— Start DATA SECTION —

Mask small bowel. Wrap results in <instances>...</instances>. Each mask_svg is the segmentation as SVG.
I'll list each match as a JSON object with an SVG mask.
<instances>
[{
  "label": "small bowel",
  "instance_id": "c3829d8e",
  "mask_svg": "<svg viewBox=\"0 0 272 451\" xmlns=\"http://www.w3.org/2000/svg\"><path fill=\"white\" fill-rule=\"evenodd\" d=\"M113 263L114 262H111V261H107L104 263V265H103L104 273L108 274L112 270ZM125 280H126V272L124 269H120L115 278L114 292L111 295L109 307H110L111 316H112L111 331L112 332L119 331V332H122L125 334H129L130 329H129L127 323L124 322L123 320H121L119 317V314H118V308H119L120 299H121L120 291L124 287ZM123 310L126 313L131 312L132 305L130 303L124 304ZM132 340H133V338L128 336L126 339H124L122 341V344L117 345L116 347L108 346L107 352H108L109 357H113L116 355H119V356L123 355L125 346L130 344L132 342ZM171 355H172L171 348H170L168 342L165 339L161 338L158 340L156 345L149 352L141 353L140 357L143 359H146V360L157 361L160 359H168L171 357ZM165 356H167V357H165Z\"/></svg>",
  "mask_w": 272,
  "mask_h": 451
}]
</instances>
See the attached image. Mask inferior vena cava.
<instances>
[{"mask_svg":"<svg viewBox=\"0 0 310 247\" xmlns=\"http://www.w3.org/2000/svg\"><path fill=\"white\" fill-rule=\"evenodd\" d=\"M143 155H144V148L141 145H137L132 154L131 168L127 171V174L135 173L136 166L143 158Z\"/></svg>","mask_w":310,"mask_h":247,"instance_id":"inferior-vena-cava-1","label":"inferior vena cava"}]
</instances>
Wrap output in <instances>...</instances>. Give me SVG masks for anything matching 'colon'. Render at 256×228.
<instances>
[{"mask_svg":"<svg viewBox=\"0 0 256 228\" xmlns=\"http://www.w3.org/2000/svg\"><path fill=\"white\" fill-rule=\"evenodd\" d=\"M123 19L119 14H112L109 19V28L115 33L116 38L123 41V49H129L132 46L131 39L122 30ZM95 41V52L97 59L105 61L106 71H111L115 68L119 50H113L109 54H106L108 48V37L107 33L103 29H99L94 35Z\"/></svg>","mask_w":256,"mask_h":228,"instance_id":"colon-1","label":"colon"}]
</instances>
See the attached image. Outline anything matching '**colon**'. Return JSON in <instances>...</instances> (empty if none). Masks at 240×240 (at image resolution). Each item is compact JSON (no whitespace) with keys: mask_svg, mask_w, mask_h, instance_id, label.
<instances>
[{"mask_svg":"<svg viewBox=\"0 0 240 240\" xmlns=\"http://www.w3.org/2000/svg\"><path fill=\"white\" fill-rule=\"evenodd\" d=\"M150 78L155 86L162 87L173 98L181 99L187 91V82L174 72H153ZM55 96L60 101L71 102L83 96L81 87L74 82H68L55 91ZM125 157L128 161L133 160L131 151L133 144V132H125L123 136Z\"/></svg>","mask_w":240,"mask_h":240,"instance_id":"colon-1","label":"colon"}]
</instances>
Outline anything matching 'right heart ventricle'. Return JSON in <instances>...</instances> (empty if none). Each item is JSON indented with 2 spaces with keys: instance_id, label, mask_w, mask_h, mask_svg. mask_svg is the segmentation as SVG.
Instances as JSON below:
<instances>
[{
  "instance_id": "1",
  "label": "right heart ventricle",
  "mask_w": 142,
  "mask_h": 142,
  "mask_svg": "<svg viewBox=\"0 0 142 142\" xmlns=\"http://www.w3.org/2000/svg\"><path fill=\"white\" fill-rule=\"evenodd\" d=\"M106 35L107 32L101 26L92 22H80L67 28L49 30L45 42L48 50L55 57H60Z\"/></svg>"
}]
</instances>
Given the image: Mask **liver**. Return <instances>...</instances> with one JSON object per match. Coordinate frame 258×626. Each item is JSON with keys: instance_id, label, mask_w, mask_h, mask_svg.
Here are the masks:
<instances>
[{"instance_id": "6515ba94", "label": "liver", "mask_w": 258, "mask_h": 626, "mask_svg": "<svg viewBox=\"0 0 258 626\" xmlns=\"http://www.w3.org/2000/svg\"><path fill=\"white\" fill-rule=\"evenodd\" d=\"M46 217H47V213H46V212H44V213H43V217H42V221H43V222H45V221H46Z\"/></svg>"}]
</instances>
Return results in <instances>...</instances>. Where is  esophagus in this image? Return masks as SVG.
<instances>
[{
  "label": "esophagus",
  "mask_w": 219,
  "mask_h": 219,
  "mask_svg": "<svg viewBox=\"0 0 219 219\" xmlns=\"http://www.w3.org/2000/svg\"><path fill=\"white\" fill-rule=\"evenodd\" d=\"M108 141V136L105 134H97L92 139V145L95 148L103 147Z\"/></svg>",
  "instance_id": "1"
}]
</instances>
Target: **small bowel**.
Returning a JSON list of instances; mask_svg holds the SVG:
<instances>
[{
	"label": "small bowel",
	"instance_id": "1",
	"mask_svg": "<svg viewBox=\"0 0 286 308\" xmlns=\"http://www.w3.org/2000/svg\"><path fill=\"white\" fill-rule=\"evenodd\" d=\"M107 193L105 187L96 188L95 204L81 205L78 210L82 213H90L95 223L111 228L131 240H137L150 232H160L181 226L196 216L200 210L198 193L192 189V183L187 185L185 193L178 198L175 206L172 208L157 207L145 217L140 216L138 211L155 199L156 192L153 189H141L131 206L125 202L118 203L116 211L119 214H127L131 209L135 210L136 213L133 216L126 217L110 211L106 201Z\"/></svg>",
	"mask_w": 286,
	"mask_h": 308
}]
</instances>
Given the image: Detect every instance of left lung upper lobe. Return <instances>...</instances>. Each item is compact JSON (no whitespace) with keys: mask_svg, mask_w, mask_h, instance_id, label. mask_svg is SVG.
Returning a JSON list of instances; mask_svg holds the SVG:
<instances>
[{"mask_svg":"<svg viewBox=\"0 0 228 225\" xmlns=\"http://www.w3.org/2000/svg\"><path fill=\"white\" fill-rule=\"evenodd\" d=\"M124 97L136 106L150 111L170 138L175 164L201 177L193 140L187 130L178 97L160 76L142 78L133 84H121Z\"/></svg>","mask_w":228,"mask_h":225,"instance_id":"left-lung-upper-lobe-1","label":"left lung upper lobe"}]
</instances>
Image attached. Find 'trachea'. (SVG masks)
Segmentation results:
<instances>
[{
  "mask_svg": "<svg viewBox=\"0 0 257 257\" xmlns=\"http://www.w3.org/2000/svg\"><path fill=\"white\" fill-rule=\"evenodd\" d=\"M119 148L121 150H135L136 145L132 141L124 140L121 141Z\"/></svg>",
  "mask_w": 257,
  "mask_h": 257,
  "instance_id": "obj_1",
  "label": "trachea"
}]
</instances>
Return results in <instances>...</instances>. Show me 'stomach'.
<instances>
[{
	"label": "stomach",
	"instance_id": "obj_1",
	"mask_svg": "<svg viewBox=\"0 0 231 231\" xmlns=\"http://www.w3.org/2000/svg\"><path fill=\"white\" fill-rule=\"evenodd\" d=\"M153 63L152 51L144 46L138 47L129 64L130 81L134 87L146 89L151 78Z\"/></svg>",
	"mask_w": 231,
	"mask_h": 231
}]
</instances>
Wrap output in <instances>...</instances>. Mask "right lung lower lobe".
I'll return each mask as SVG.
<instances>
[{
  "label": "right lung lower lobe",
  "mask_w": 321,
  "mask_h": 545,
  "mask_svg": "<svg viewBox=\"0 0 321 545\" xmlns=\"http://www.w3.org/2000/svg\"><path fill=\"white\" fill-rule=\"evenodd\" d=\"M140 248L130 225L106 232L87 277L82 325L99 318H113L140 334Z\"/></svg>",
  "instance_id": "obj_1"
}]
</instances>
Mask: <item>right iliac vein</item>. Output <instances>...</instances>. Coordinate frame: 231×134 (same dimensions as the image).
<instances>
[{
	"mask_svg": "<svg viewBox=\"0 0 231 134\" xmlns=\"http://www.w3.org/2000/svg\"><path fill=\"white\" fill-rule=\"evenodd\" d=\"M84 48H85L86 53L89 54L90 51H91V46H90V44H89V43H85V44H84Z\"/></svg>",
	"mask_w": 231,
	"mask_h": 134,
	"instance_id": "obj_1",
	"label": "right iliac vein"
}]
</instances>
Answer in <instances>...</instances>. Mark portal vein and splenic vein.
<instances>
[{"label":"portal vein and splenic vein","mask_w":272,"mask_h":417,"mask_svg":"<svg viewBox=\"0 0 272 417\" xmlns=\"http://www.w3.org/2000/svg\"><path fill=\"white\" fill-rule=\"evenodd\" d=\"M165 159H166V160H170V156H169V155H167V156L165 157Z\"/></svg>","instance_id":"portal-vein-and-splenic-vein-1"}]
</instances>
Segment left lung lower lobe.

— End DATA SECTION —

REQUIREMENTS :: Rewrite as a numbered list, with blank lines left out, the lines of the listing from the line containing "Answer in <instances>...</instances>." through the end of the listing.

COMPLETE ANSWER ::
1. Answer in <instances>...</instances>. Mark portal vein and splenic vein.
2. <instances>
3. [{"label":"portal vein and splenic vein","mask_w":272,"mask_h":417,"mask_svg":"<svg viewBox=\"0 0 272 417\" xmlns=\"http://www.w3.org/2000/svg\"><path fill=\"white\" fill-rule=\"evenodd\" d=\"M165 159H166V160H170V156H169V155H167V156L165 157Z\"/></svg>","instance_id":"portal-vein-and-splenic-vein-1"}]
4. </instances>
5. Segment left lung lower lobe.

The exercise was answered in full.